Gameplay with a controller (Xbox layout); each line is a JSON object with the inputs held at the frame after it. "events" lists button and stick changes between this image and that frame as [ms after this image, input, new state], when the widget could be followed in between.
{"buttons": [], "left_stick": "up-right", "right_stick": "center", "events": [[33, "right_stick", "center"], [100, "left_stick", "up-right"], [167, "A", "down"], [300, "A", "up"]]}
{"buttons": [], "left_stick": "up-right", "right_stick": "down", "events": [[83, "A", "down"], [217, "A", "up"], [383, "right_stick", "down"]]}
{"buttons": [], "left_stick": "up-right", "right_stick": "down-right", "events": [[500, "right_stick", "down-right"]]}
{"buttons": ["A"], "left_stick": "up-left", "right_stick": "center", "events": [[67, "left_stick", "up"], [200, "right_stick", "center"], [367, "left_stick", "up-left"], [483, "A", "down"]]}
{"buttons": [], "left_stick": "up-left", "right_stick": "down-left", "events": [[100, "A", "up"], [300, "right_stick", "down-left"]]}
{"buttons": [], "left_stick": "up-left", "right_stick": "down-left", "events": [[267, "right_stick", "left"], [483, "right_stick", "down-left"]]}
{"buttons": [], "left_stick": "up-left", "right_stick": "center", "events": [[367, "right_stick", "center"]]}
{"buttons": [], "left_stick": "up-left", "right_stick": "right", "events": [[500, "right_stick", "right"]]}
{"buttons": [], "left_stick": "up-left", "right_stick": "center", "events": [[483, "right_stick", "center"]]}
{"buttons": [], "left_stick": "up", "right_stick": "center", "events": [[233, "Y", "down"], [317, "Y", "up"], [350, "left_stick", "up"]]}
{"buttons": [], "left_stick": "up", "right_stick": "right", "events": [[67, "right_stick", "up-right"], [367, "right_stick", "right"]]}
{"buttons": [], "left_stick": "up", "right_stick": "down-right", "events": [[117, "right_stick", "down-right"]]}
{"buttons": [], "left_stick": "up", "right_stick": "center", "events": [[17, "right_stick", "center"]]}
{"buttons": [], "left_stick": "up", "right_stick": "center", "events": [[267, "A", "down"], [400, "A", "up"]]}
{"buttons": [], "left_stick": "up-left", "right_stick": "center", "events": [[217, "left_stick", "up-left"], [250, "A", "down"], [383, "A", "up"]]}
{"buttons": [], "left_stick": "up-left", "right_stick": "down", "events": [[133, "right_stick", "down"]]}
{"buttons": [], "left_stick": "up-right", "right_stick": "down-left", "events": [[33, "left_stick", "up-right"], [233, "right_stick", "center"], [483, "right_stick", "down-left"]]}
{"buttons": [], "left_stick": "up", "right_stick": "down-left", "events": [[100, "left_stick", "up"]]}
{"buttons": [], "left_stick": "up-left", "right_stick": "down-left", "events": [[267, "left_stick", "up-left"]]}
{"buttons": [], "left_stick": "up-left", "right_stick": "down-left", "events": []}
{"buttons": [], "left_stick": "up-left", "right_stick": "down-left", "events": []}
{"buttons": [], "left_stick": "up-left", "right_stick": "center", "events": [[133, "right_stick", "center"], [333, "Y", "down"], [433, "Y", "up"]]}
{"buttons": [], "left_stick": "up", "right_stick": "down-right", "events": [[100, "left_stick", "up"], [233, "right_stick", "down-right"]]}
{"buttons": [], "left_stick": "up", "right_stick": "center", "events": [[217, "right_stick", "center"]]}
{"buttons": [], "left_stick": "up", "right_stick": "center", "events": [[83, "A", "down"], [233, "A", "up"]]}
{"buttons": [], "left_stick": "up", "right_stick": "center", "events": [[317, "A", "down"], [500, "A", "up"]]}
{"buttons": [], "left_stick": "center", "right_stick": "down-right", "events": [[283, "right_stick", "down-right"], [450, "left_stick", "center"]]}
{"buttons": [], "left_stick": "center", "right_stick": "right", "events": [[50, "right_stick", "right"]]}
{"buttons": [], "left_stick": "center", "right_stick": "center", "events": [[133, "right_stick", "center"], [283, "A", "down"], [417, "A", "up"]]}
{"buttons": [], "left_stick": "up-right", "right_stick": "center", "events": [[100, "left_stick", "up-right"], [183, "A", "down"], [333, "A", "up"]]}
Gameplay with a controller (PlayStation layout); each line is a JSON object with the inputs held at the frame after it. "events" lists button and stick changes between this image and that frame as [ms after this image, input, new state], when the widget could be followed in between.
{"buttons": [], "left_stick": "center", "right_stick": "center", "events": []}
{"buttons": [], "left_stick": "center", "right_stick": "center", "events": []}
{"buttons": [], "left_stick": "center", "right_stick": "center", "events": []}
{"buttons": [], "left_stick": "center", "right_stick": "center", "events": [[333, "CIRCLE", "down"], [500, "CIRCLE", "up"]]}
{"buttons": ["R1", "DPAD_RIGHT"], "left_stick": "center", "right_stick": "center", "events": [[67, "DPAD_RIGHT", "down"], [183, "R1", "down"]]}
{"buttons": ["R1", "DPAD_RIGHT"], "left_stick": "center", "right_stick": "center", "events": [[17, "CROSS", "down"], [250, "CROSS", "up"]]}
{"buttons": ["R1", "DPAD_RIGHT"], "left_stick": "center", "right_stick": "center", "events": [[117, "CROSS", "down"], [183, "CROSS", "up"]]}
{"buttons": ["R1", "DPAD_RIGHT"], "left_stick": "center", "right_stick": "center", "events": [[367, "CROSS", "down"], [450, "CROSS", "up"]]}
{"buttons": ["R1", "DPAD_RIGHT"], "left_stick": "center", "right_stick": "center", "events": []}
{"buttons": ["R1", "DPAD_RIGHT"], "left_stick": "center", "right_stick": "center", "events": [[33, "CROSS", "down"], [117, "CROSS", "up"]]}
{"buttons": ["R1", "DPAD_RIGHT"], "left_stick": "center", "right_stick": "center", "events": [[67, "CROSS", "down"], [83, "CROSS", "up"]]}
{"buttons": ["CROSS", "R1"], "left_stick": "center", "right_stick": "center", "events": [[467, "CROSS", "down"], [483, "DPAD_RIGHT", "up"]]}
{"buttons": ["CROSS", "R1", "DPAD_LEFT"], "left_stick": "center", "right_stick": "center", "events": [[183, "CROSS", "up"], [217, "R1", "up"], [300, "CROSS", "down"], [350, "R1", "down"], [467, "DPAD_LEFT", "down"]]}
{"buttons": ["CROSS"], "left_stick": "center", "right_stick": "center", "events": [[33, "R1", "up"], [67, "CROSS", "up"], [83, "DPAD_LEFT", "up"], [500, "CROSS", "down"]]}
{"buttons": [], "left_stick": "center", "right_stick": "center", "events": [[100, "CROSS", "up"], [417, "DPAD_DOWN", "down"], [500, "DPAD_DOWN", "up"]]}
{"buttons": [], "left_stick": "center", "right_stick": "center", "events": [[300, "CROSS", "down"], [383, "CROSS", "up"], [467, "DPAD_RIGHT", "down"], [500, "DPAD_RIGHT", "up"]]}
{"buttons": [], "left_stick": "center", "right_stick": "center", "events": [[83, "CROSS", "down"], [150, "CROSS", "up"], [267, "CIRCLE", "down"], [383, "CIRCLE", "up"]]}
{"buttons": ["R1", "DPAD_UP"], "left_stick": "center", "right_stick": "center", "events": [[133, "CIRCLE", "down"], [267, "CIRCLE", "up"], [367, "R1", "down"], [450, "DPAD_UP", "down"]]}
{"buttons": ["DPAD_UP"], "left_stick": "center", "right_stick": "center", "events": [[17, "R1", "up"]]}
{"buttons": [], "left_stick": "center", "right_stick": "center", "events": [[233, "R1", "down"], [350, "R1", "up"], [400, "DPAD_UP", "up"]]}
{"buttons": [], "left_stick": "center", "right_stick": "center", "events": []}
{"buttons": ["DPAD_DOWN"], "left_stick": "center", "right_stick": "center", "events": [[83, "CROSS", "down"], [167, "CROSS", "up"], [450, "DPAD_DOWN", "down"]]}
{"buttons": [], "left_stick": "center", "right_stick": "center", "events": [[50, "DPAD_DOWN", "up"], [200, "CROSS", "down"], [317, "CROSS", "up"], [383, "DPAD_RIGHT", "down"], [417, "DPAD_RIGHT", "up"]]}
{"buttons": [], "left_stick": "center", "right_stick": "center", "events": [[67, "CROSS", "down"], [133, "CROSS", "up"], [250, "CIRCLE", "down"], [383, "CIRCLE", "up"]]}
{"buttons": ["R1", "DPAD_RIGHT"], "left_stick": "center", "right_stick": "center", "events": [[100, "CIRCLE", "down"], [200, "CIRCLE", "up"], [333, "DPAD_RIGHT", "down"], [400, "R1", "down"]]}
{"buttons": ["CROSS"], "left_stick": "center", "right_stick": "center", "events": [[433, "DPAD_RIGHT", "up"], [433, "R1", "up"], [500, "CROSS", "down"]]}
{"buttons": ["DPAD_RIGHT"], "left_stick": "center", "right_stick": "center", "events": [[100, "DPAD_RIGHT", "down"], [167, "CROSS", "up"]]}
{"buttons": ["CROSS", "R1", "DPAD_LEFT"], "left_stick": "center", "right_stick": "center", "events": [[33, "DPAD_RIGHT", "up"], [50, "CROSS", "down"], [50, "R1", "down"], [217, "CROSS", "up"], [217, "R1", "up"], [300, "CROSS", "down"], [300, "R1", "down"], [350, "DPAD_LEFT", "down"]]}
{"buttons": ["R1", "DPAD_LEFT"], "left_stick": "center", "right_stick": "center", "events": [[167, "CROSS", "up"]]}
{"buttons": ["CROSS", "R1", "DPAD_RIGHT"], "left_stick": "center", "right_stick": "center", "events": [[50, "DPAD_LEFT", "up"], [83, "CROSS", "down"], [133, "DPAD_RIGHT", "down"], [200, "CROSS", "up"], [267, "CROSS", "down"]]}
----------
Among the records, find every line with the word "changes" and copy it.

▶ **Your response**
Gameplay with a controller (Xbox layout); each line is a JSON object with the inputs held at the frame after it. "events" lists button and stick changes between this image and that frame as [ms after this image, input, new state], when the widget could be followed in between.
Gameplay with a controller (PlayStation layout); each line is a JSON object with the inputs held at the frame after it. "events" lists button and stick changes between this image and that frame as [ms after this image, input, new state], when the widget could be followed in between.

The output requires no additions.